→ Required action: Repeat each entry below exactly.

------ Data for processing ------

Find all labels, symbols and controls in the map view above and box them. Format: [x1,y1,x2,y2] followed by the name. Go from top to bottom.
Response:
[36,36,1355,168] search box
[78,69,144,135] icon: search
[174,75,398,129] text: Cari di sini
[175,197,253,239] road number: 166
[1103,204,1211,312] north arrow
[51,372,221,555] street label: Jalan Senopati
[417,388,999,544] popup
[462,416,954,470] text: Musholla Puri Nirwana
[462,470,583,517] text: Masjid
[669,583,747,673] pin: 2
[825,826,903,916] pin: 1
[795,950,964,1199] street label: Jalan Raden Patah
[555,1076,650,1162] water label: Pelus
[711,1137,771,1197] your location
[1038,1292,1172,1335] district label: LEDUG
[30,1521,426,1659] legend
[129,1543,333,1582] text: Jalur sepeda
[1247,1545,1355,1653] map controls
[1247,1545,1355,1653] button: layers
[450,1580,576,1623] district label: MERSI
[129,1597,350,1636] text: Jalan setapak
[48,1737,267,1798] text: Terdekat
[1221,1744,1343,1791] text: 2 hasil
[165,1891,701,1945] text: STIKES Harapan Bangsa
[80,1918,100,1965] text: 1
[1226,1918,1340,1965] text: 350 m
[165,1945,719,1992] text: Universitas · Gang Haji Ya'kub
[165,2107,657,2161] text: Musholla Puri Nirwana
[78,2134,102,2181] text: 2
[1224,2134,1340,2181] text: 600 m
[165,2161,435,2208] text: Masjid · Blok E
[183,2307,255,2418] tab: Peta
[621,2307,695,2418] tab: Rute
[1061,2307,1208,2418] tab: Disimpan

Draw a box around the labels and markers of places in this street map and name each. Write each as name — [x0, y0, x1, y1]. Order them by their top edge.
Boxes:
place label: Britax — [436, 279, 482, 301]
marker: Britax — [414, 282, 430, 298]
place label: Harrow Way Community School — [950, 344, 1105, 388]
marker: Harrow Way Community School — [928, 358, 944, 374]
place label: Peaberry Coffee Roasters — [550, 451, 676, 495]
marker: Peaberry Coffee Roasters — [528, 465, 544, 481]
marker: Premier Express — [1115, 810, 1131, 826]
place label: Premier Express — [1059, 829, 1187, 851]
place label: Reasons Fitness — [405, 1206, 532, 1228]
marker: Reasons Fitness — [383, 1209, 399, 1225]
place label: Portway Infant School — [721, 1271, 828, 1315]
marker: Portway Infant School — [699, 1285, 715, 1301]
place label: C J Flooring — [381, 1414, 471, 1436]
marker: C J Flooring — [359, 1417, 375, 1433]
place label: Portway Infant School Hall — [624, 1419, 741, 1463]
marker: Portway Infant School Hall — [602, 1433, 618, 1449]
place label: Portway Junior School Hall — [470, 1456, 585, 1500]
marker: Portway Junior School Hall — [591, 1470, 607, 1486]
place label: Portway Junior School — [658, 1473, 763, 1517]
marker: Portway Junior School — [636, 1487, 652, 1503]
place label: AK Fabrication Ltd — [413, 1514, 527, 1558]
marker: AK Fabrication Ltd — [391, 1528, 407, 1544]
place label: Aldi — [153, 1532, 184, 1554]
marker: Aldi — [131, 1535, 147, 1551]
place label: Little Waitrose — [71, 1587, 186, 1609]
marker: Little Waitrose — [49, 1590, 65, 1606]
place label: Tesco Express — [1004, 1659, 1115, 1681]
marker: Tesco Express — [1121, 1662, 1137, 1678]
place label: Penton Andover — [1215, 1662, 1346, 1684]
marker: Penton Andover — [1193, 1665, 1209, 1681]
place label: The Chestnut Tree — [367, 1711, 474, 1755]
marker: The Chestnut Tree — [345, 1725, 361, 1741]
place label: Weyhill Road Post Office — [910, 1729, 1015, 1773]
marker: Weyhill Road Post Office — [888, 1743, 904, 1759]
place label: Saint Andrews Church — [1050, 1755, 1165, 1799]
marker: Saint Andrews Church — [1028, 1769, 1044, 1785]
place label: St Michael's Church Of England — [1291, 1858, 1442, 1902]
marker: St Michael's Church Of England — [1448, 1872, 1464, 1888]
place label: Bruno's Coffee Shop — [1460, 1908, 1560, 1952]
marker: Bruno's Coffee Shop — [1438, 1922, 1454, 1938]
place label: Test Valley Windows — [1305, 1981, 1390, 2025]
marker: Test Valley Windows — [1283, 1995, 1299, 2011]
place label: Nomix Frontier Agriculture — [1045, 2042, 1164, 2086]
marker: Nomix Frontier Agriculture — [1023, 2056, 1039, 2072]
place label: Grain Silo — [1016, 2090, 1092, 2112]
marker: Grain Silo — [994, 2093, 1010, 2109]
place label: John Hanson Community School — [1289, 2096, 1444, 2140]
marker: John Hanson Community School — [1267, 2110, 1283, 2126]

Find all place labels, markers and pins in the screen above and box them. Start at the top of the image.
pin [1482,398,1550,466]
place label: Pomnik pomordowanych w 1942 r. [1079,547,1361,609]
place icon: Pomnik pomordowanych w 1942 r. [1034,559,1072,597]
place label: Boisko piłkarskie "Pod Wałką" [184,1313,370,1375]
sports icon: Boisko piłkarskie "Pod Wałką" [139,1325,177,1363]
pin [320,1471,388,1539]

------

→ Response area:
Find all labels, symbols and controls in the map view above and box them. Format: [x1,y1,x2,y2] followed by the name. Go from top to bottom.
Response:
[36,36,1355,168] search box
[78,69,144,135] icon: search
[174,75,398,129] text: Cari di sini
[175,197,253,239] road number: 166
[1103,204,1211,312] north arrow
[51,372,221,555] street label: Jalan Senopati
[417,388,999,544] popup
[462,416,954,470] text: Musholla Puri Nirwana
[462,470,583,517] text: Masjid
[669,583,747,673] pin: 2
[825,826,903,916] pin: 1
[795,950,964,1199] street label: Jalan Raden Patah
[555,1076,650,1162] water label: Pelus
[711,1137,771,1197] your location
[1038,1292,1172,1335] district label: LEDUG
[30,1521,426,1659] legend
[129,1543,333,1582] text: Jalur sepeda
[1247,1545,1355,1653] map controls
[1247,1545,1355,1653] button: layers
[450,1580,576,1623] district label: MERSI
[129,1597,350,1636] text: Jalan setapak
[48,1737,267,1798] text: Terdekat
[1221,1744,1343,1791] text: 2 hasil
[165,1891,701,1945] text: STIKES Harapan Bangsa
[80,1918,100,1965] text: 1
[1226,1918,1340,1965] text: 350 m
[165,1945,719,1992] text: Universitas · Gang Haji Ya'kub
[165,2107,657,2161] text: Musholla Puri Nirwana
[78,2134,102,2181] text: 2
[1224,2134,1340,2181] text: 600 m
[165,2161,435,2208] text: Masjid · Blok E
[183,2307,255,2418] tab: Peta
[621,2307,695,2418] tab: Rute
[1061,2307,1208,2418] tab: Disimpan

Draw a box around the labels and markers of places in this street map and name each. Write each as name — [x0, y0, x1, y1]. Order them by their top edge.
Boxes:
place label: Britax — [436, 279, 482, 301]
marker: Britax — [414, 282, 430, 298]
place label: Harrow Way Community School — [950, 344, 1105, 388]
marker: Harrow Way Community School — [928, 358, 944, 374]
place label: Peaberry Coffee Roasters — [550, 451, 676, 495]
marker: Peaberry Coffee Roasters — [528, 465, 544, 481]
marker: Premier Express — [1115, 810, 1131, 826]
place label: Premier Express — [1059, 829, 1187, 851]
place label: Reasons Fitness — [405, 1206, 532, 1228]
marker: Reasons Fitness — [383, 1209, 399, 1225]
place label: Portway Infant School — [721, 1271, 828, 1315]
marker: Portway Infant School — [699, 1285, 715, 1301]
place label: C J Flooring — [381, 1414, 471, 1436]
marker: C J Flooring — [359, 1417, 375, 1433]
place label: Portway Infant School Hall — [624, 1419, 741, 1463]
marker: Portway Infant School Hall — [602, 1433, 618, 1449]
place label: Portway Junior School Hall — [470, 1456, 585, 1500]
marker: Portway Junior School Hall — [591, 1470, 607, 1486]
place label: Portway Junior School — [658, 1473, 763, 1517]
marker: Portway Junior School — [636, 1487, 652, 1503]
place label: AK Fabrication Ltd — [413, 1514, 527, 1558]
marker: AK Fabrication Ltd — [391, 1528, 407, 1544]
place label: Aldi — [153, 1532, 184, 1554]
marker: Aldi — [131, 1535, 147, 1551]
place label: Little Waitrose — [71, 1587, 186, 1609]
marker: Little Waitrose — [49, 1590, 65, 1606]
place label: Tesco Express — [1004, 1659, 1115, 1681]
marker: Tesco Express — [1121, 1662, 1137, 1678]
place label: Penton Andover — [1215, 1662, 1346, 1684]
marker: Penton Andover — [1193, 1665, 1209, 1681]
place label: The Chestnut Tree — [367, 1711, 474, 1755]
marker: The Chestnut Tree — [345, 1725, 361, 1741]
place label: Weyhill Road Post Office — [910, 1729, 1015, 1773]
marker: Weyhill Road Post Office — [888, 1743, 904, 1759]
place label: Saint Andrews Church — [1050, 1755, 1165, 1799]
marker: Saint Andrews Church — [1028, 1769, 1044, 1785]
place label: St Michael's Church Of England — [1291, 1858, 1442, 1902]
marker: St Michael's Church Of England — [1448, 1872, 1464, 1888]
place label: Bruno's Coffee Shop — [1460, 1908, 1560, 1952]
marker: Bruno's Coffee Shop — [1438, 1922, 1454, 1938]
place label: Test Valley Windows — [1305, 1981, 1390, 2025]
marker: Test Valley Windows — [1283, 1995, 1299, 2011]
place label: Nomix Frontier Agriculture — [1045, 2042, 1164, 2086]
marker: Nomix Frontier Agriculture — [1023, 2056, 1039, 2072]
place label: Grain Silo — [1016, 2090, 1092, 2112]
marker: Grain Silo — [994, 2093, 1010, 2109]
place label: John Hanson Community School — [1289, 2096, 1444, 2140]
marker: John Hanson Community School — [1267, 2110, 1283, 2126]

Find all place labels, markers and pins in the screen above and box them. Start at the top of the image.
pin [1482,398,1550,466]
place label: Pomnik pomordowanych w 1942 r. [1079,547,1361,609]
place icon: Pomnik pomordowanych w 1942 r. [1034,559,1072,597]
place label: Boisko piłkarskie "Pod Wałką" [184,1313,370,1375]
sports icon: Boisko piłkarskie "Pod Wałką" [139,1325,177,1363]
pin [320,1471,388,1539]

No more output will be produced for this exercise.